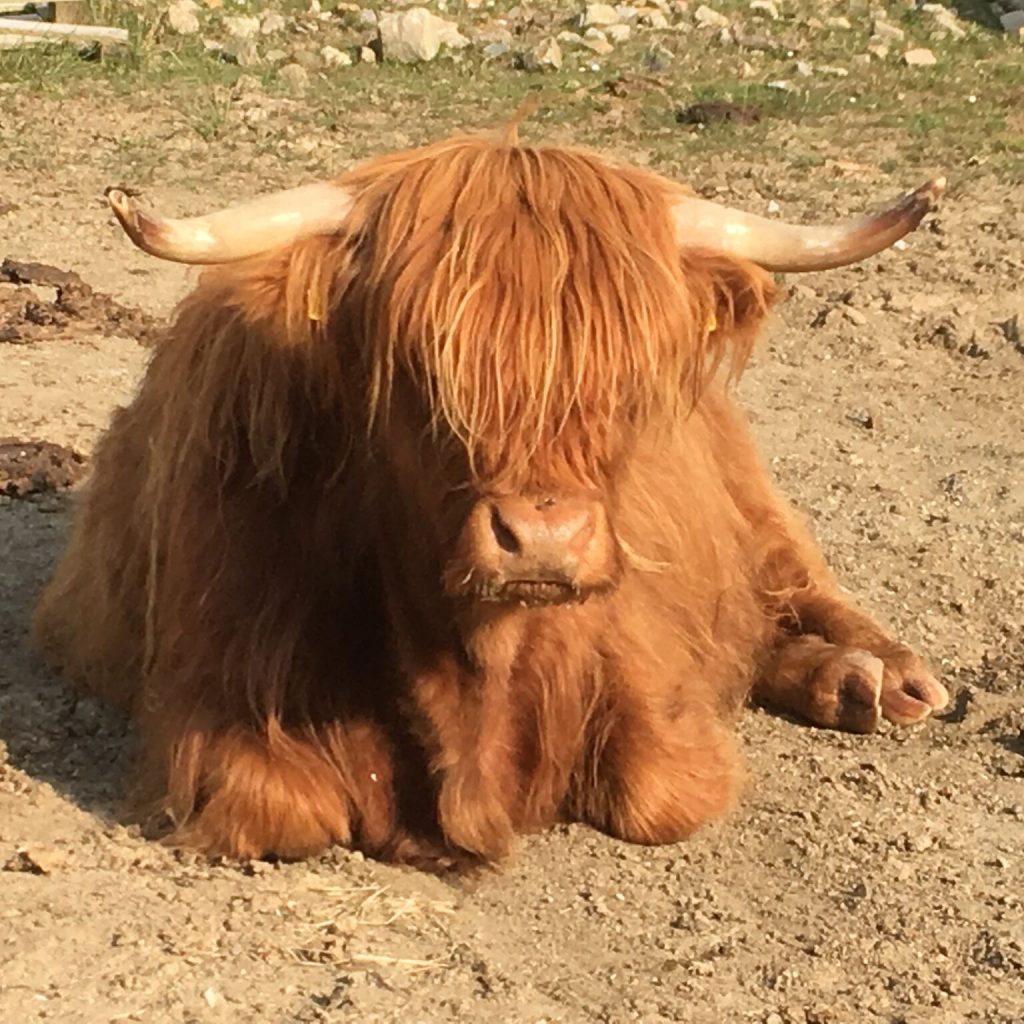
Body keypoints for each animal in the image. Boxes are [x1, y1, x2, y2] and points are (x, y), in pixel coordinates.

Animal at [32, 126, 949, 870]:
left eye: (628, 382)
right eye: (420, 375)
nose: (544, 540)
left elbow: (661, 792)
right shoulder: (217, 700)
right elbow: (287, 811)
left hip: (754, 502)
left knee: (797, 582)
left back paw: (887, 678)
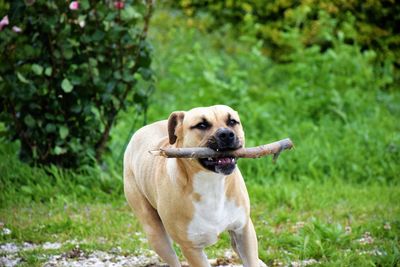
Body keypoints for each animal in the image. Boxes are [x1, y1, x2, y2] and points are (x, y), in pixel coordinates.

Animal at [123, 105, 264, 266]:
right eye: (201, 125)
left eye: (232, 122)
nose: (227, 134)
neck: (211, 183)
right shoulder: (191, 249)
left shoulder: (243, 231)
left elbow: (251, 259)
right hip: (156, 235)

--

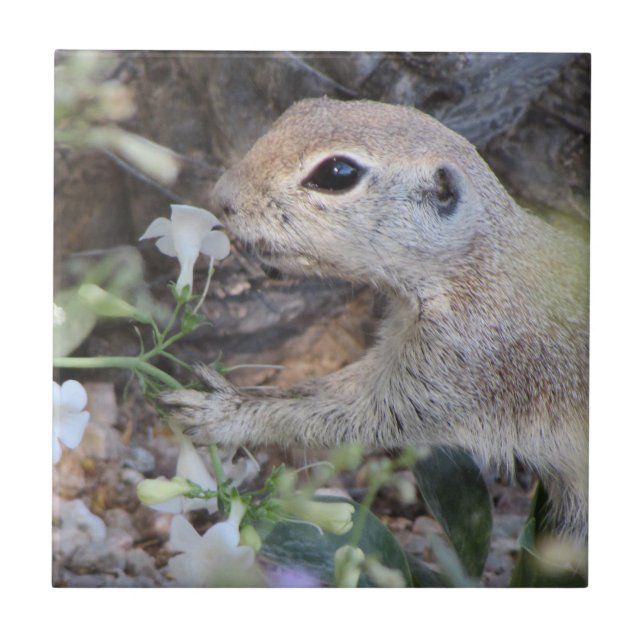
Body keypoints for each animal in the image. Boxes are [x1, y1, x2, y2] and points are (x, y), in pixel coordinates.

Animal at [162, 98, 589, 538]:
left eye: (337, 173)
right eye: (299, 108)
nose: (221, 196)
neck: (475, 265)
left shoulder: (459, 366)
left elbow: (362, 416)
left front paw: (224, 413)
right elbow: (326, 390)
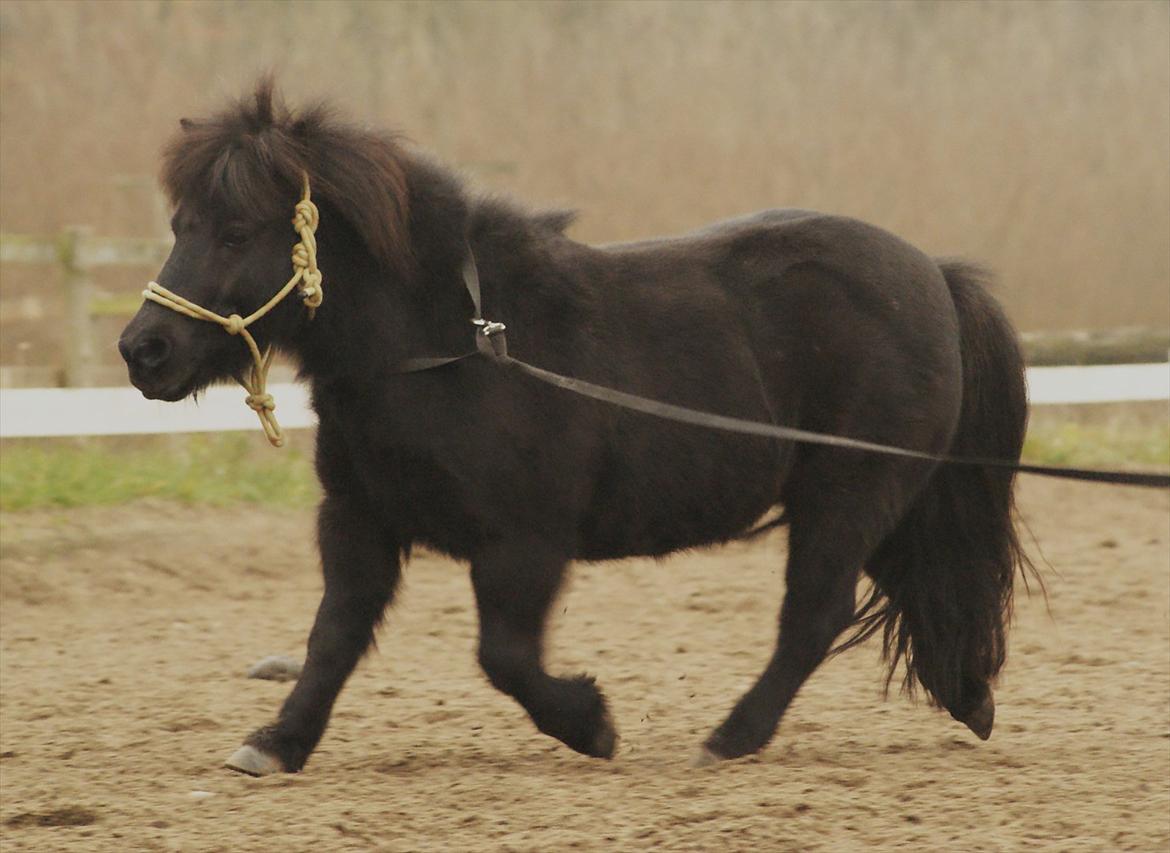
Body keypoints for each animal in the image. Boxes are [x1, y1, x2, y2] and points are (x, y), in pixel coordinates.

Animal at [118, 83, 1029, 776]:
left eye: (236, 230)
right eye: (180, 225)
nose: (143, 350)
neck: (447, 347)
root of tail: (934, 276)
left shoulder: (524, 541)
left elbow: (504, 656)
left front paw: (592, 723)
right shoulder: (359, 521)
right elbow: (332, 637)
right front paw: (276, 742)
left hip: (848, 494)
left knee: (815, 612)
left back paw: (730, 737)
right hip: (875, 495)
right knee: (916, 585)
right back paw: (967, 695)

...

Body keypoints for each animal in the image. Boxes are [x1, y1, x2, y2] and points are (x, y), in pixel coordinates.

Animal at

Exercise:
Tally the lines of the listing that hold the string "front", then reply with that number alone.

Exercise solution:
3